Closed timcdlucas closed 11 months ago

timcdlucas commented 4 years ago

Hello,

Firstly, thank you for making this code so open, well organised and well documented. It's really appreciated.

I've just started working with Petra via the RAMP programme. We're talking about a project on assessing the effectiveness of contract tracing as we release lockdown and other measures. So we're looking at using this code as a starting point. As the project progresses I imagine I may well talk to you further either about the model or about shared authorship if the analysis ends up relying strongly on your code.

As a way to get to know the code better I started writing unit tests and making some other edits. I can imagine you might not want to merge them into this repo as the repo is so closely linked to the lancet paper. But a PR seemed an appropriate way to say hello and let you see the tests that I have written. If you're still working on similar models perhaps these unit tests would be useful in a different repo for example. I don't know.

I intend to continue working with this code. I may refactor the code and then write more tests for example. Happy to PR any further work to this repo or a similar repo if that's useful.

Anyway, thanks again, Tim

jhellewell14 commented 4 years ago

Hello Tim, nice to meet you!

We (me and @seabbs) have already been discussing the potential of using this code to answer the after-lockdown contact tracing question but decided that we have too much work to do. So it's nice to see someone else picking this code up.

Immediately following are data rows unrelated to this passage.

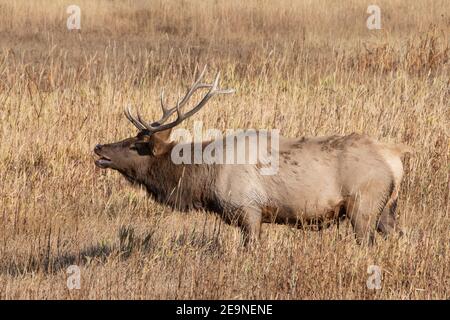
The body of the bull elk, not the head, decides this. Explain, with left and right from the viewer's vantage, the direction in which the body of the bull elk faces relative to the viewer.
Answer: facing to the left of the viewer
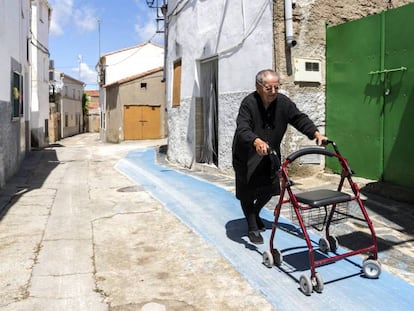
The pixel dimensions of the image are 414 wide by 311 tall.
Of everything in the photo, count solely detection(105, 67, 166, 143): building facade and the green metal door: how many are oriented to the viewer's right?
0

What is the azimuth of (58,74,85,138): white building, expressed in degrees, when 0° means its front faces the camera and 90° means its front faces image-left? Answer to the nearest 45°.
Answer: approximately 315°

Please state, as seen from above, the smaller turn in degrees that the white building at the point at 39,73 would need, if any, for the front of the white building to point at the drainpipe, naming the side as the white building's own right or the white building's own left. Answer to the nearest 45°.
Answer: approximately 45° to the white building's own right

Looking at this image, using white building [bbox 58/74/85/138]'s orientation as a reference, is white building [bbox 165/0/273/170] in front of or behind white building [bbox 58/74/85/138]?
in front

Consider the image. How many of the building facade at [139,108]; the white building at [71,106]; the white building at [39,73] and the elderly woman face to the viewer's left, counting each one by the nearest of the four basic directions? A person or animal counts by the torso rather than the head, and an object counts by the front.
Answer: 0

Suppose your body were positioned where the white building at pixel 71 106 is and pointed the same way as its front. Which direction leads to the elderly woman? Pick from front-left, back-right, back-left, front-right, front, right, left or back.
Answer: front-right

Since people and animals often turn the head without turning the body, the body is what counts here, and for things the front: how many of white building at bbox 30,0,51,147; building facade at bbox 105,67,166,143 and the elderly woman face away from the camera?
0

I'm very happy for you to build on the package and would be keen to support the work going forward.

We have a "paper" version of the repository hosted somewhere else so I'm happy to merge these changes (pending a review by @seabbs) here and we will put the previous code as a github release and you can build on top of it.

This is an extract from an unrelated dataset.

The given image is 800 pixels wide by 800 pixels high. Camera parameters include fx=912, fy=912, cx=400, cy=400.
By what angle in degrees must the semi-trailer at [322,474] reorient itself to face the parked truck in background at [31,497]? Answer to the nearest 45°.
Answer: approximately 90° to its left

timcdlucas commented 4 years ago

Hi both,

"It would be good to see more extensive and unit based tests." Totally agree. But I think I'll have to refactor the code to do that. I think I will do that, but it will take a while.

"decided that we have too much work to do." I guess this is exactly what RAMP is for! If you were already thinking about it it makes sense for you to be as involved as you wish with me/others in my lab doing the leg work.

I'll ask some further questions in the specific commit comments. But I know you're busy so please feel no rush to deal with any of this. I'll happily carry on working on my fork anyway.

seabbs commented 4 years ago

Hi Tim,

Great to have you reviewing/improving the code/expanding the research. As Joels says this is very much in the direction we were thinking of looking (if I understand what you are looking at) so sounds like a good idea to join forces!

In terms of unit tests, I agree more modularity in the actual functions would help for testing but think even with the current set up it is possible to test that certain behaviour does what it says on the tin (not that you need to write these tests).

Sam

sbfnk commented 11 months ago

@timcdlucas it may have taken a few years but I we're currently looking into splitting up the repo into a paper repo and an eventually more general R package - for which these tests are very useful! I've polished things a bit and added you as a package co-author. I hope you're ok with this, please do shout if not.

timcdlucas commented 11 months ago

Totally fine by me. It was an interesting flash back to see these pop up in my email! Tim

seabbs commented 11 months ago

Woo yes a blast from the past. Thanks again for writing these @timcdlucas and sorry they didn't get merged in sooner!